### HOW TO COMPLETE THIS TASK
From the crawler article below, list every named piece of software or service it mentions, such as tools, libraries, databases and cloud services. Leave out data formats.

Getting Starts with the Crawler

When we got access to the code, it was not possible to start the application locally. One of the previous developers had “resolved” a Selenium memory leak by killing the crawl worker process after it had finished visiting and scraping a single page. The codebase relied on the underlying AWS ECS cluster to spin up a new machine with a new worker process. The codebase was unusable locally. The previous developers of this application had been under such pressure to keep this critical system online that a series of hacks and bandaids had been applied over the course of years, and now the system was struggling under the weight of its technical debt.

After resolving the memory leaks and a number of similar issues, our first task was to increase system debuggability.

Observability - Structured Logging

One of the primary challenges with debugging this crawler is its operations were completely opaque. It was merely set of inputs (the seed urls), a set of outputs (some changes to Mongo and saved documents in S3), and hours worth of inaccessible intermediate state. There was little way to monitor the crawler’s progress and verify its behavior at a granular level of resolution.

Part of the issue stemmed from the use of unstructured logs. The crawler was programmed to output messages like this:

INFO: Visiting new url: www.sec.gov
ERROR: crawl failure: www.ftc.gov 
INFO: Found 25 new documents on www.sec.gov

Each log was an unstructued string. The problem with this approach is that the messages are exceptionally challenging to parse and thus, without putting the effort into parsing, impossible to run complicated queries against. Debugging is mostly limited to grep.

We instead adopted a technique called structured logging with the help of a library called python-json-logger. In case you’re unfamiliar with structured logging, it’s the practice of having log messages with a well-defined structure. The above messages might be written as structured logs like this:

{“level": “info”, “url”: “www.sec.gov”,  “event”: “visiting new url”}
{“level": “error”, “url”: “www.ftc.gov”,  “event”: “crawl failure”}
{“level": “info”, “url”: “www.sec.gov”,  “event”: “document founds”, “document_count”: 25}

Notice:

All the log messages are in JSON.
Our data and our messages are not intermingled. For example, in the last log, we separate out the url, the event, and documents_count.

These two qualities make structured log messages easy to parse and thus easy to analyze. Using structured logs, we were able to follow the entire lifecycle of a URL with a product called sumo logic using a query like

_sourceHost="crawler" // Give us logs from the crawler
| json field=_raw "message.url" as url // Parse out the relevant fields from the logs
| where url = "www.ftc.gov" // Only retrieve logs for this specific URL

This allows us to quickly evaluate when every major business event that happens for a given URL. These logs equipped us tackle the scalability problem we were initially called to resolved. Our logs soon confirmed quickly that the crux of the issue was that Redis was running out of memory. We did a number of things to improve this issue.

### RECORDS SHOWN

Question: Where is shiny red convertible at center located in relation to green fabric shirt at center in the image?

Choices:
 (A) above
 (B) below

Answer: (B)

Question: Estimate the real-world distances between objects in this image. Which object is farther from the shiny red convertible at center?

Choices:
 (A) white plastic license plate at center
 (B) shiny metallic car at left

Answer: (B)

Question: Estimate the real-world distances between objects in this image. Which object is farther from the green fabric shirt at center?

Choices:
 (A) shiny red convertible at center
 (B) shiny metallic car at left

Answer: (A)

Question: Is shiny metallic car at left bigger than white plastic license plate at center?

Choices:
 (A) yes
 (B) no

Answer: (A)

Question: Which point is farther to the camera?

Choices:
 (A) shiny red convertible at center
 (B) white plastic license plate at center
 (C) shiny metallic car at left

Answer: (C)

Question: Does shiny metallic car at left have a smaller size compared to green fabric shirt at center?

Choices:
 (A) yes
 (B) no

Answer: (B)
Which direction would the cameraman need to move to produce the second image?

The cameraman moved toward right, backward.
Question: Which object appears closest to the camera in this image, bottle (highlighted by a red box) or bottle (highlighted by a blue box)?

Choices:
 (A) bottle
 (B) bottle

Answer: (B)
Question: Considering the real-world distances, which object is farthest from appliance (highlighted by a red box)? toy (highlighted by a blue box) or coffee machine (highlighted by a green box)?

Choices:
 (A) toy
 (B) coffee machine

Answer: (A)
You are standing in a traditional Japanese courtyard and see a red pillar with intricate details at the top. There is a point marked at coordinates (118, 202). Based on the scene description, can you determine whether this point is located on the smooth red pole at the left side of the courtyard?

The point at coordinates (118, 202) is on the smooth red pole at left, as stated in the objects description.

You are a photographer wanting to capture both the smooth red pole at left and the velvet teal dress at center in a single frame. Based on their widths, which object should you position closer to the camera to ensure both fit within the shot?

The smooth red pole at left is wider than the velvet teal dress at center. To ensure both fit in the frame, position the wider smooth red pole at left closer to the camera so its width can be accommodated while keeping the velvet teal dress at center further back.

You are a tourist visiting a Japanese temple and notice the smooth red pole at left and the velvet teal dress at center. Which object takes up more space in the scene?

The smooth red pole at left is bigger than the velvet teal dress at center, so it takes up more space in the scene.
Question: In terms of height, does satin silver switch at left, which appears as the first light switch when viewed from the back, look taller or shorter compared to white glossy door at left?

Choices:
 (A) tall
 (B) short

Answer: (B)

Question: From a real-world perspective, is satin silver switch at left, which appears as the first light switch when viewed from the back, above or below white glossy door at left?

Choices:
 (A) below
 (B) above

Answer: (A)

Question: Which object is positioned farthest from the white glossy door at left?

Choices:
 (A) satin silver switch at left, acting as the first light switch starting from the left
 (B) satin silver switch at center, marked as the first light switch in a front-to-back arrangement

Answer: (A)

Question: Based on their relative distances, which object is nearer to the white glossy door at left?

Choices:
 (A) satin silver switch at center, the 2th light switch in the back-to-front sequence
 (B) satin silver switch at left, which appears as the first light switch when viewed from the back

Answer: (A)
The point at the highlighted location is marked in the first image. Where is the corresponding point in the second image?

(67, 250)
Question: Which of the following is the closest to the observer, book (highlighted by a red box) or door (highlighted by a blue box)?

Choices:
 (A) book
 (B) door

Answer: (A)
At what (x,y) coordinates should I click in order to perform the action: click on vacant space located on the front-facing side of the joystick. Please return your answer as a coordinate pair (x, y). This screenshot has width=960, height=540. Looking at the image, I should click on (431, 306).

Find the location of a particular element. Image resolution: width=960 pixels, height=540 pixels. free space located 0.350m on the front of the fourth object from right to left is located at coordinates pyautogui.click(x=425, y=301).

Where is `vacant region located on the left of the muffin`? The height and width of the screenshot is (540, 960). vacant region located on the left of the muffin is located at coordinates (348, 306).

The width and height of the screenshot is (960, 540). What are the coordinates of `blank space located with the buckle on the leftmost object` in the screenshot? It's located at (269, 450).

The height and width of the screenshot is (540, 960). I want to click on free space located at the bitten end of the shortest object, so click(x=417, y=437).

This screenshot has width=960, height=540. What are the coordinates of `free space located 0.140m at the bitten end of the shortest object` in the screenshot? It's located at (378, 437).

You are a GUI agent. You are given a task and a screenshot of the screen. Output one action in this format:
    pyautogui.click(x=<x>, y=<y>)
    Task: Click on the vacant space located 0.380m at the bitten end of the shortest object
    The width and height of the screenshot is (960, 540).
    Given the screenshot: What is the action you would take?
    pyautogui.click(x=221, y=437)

### ANSWER SECTION
Selenium, AWS ECS, Mongo, S3, grep, python-json-logger, sumo logic, Redis